Study text:

+===+

Clowns Become Mandatory In Argentine Hospitals Under New Law
Tapping into the healing power of laughter, specially trained clowns will be hired by public hospitals in Argentina’s largest province thanks to a new law that requires they be available to help treat child patients.
Andres Kogan, a pediatrician who oversees a hospital program with clowns, said Friday that the law passed last month would be implemented over the next several months.
Kogan said clowns don’t just make children and their families feel better about being in a hospital, but also help doctors get information from children who are shy, have been abused or are not able to communicate for any reason.
Alejo Lacone, a 9-year-old left paralyzed after being hit by a car in March, is a good example of how that works. Because of a tracheotomy, the boy can’t speak.

+===+

Problem set:
(1) Answer these questions using the article about hospital clowns in Argentina.
(a) What kind of patients must the clowns be available to help treat?
(b) Over what period will the law be put into effect, according to Kogan?
(c) Why can't Alejo Lacone speak?
(2) Write what comes next in the article about hospital clowns in Argentina, picking up after its last sentence.

(Saved entries)

+===+

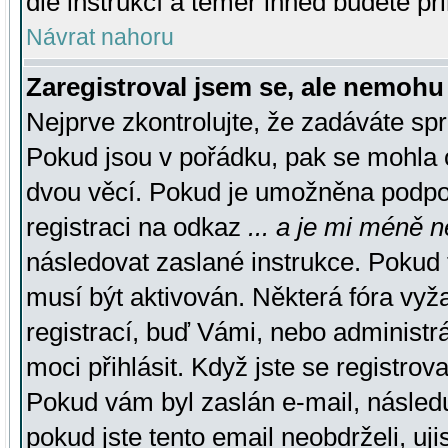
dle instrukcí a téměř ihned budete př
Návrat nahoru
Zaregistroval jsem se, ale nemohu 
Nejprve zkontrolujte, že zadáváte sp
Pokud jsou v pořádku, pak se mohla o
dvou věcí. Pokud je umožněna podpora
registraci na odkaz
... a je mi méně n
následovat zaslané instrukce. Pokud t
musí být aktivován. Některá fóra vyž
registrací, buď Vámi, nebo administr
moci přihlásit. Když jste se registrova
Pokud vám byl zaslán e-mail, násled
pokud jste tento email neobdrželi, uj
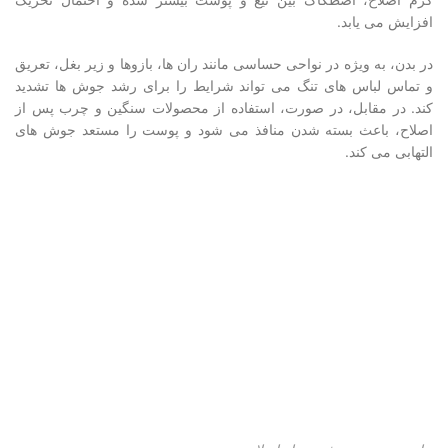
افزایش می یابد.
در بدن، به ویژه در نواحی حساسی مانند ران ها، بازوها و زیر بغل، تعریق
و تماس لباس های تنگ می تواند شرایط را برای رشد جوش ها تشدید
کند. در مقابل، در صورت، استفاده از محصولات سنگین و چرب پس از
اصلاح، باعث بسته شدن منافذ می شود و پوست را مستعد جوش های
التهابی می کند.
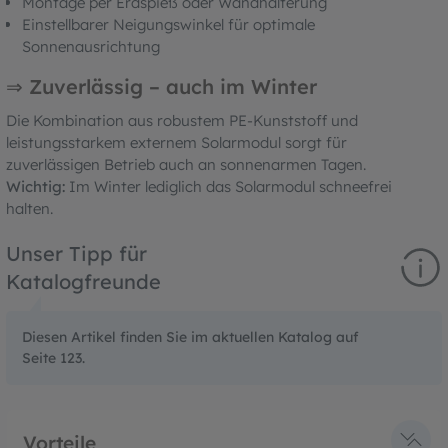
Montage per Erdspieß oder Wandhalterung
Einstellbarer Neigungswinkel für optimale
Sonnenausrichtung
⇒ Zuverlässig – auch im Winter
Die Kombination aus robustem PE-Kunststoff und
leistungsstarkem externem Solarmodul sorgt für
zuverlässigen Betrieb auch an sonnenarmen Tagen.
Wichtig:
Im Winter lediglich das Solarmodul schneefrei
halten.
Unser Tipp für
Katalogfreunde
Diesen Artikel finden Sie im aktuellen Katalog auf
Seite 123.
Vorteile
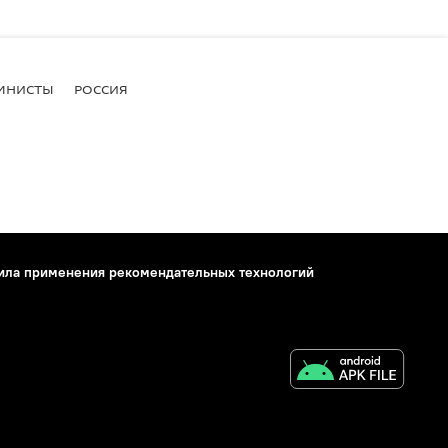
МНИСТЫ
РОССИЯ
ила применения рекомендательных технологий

+===+

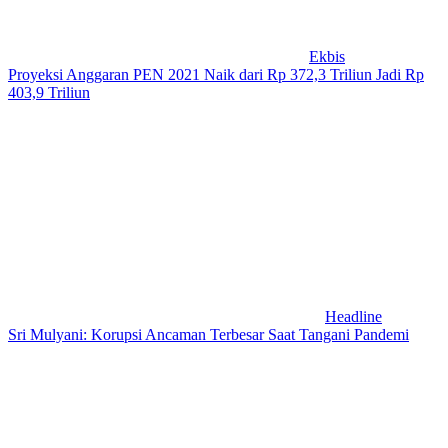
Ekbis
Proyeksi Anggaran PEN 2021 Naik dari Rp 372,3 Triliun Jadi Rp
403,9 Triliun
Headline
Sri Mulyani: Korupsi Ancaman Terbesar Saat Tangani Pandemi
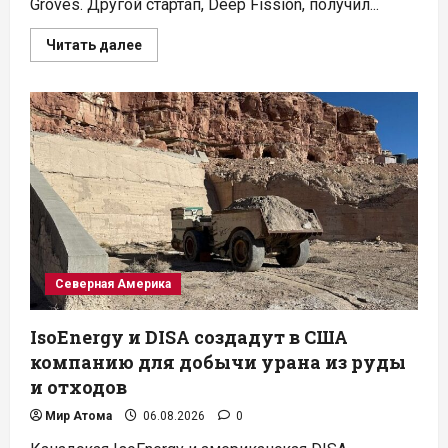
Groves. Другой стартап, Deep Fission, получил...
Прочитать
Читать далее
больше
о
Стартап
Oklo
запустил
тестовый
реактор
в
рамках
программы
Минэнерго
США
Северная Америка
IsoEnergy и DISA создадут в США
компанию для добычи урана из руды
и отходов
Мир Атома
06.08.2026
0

+===+

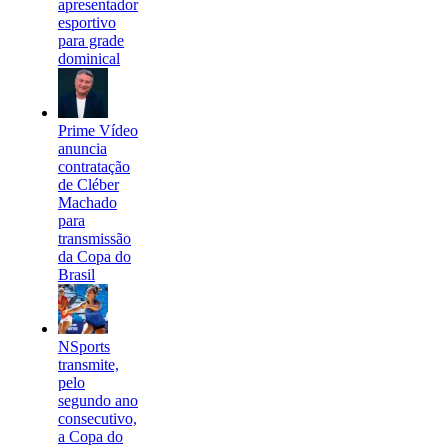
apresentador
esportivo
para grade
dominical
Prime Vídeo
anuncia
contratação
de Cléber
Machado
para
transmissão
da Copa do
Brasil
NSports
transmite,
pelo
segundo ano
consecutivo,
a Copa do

+===+

Responses for each task:
(1)
(a) Child patients.
(b) Over the next several months.
(c) Because of a tracheotomy.

(2)
However, three clowns at the Central Hospital of Pediatrics Dr. Claudio Zin, on the outskirts of Buenos Aires, are able to get him to smile by acting out in front of him. The clowns come to the hospital every Thursday, making the rounds to rooms with children.
“The clowns put on their noses and invite you to play with them,” said hospital director Carlos Kambourian, adding that the therapeutic method is based on one used by Miami Children’s Hospital.
Ludmila Arredes, Alejo Lacone’s 19-year-old cousin, said the clowns have given the child something to look forward to.
“Since the clowns began coming, the nurses have noticed a difference, and so they have asked that they come more frequently,” she said.